Pregnancy brings up a lot of feelings and fears for many people. Fear of a body “out of control” that will never be the same, the symptoms, the impending pain, the weight gain, it goes on and on. Before I became pregnant I was worried about how I was going to be affected by pregnancy messages of weight gain because I inhabit a larger body. I thought about how it would feel to be shamed by doctors or to feel like I needed to change my food habits to be “good”. When I was preparing to become pregnant, a doctor I saw who was a stand in for my regular provider told me that I needed to “lose as much weight as I could before becoming pregnant”. I thought, well, that’s odd. I didn’t think I needed to lose weight to become pregnant.
I have forever heard women’s stories and fears about pregnancy and childbirth and I have learned that I can listen without having to take that fear upon myself. The miraculous part of loving my body and cultivating my self-love is the immunity I have built around myself against hate, judgement, and fear. I don’t take other people’s fears on as my own. It doesn’t mean that I don’t feel those things, it just means that when I do they come from me and I can notice it and figure out what it means to me. I don’t feel the need to take other people’s stones and put them in my wheelbarrow. I can have safe distance and protection and still sort out my own feelings and emotions in my own time. Ultimately, for my pregnancy, it means that I can love myself while my body is changing and that I get to enjoy the changes.
When I became pregnant I started taking selfies in the bathroom mirror. I take them right as I get up in the morning with my hair askew and in my jam-jams, which for me are comfy cotton sleep dresses. When it was hotter in the summer I was just in my underwear. The selfies make me laugh and they make me smile. I have started to put these photos in a pregnancy book for myself and just for my eyes. I want to remember my pregnancy just like this. Just me, no cutesy pregnancy clothes or glamorous photography (although I may change my mind about that!) Just me in my bathroom with gratitude for this growing belly, the growing life inside of me and the feeling of wonder every time I look at myself.
One of the best parts of pregnancy for me?
I don’t mind the frequent bathroom breaks, I imagine my little one nestled safely in my belly and letting me know, "Mami, I need more room so I can grow big and greet you!" I don’t eat differently than I have previously - I deeply listen and love thinking of this little being inside ordering different things. I don’t shame myself for things that I crave and I enjoy my food as I always have. My seventeen plus years of practice listening to my body has helped me in my pregnancy. What I have practiced remembering over and over again is that I know exactly what to give myself.
I follow a lot of fat activists on Instagram, and have felt pulled to hashtag my photos with something along the lines of #plussizepregnancy, but I realized that isn’t how I define myself or my body. My body, while larger, is mine. It isn’t defined by its size or despite its size. I inhabit it because it is who I am, which has been formed by the experiences I've had living in it. This includes learning how to actively love it for the past seventeen years with the help of The Body Positive. I didn’t feel pressure to become a “plus size pregnant woman” when I became pregnant, I'm still just me. I didn’t have to adopt a certain pregnancy personality; design a nursery in order to be perfect or design my pregnancy wardrobe so that I could be perfect.

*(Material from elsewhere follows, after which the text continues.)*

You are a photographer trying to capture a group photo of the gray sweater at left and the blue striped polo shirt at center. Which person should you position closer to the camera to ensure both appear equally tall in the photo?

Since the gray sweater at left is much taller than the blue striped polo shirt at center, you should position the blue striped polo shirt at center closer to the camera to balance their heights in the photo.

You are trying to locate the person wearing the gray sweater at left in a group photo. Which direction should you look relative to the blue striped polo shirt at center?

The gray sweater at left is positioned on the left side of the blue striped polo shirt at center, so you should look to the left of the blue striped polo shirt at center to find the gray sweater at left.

It is certainly enough for me, my partner and our baby. It has been wonderful to realize that I can still be true to myself and be pregnant at the same time. While my body is changing, my love for it gets to expand as well!
As I journey into my third trimester, I'm thinking a lot about the birth experience itself. What keeps me grounded and calm is the knowledge that I come from a lineage of women who gave birth before me. I look around to the mothers in my life and see that they have all survived it. I surrender to not knowing exactly how it will be and I am comforted that I trust my body to tell me what to do. It helps me to know that no matter what, I can handle this. Self-love has taught me to ask for what I need and my experiences in my life have helped me to face fear instead of run away. When I face what I fear or what I don’t know, I can look it in the eye and not be scared. It will come and I will survive and I will be blessed with a being to love and care for. It is amazing to me that my self-love is involved in all of this.
I wonder how many women’s pregnancies would be changed for the better if they had the opportunity to cultivate the self-love that I have had access to because of The Body Positive. How many experiences would be different if we all were able to slow down, face our fears, let our innate wisdom be our guide and not take on other people’s fears as our own? For women on the other side of pregnancy, what would it be like to forgive ourselves for self-hatred and the desire for a perfect pregnancy or a perfect child? The Body Positive has helped me so much on my journey, and it is my passion to share the tools that have been so instrumental in my own development with others. Let’s change the world for all of us and our future little ones. Let’s not let life be something that happens to us or in spite of us, but through and within us, grounded in fierce love.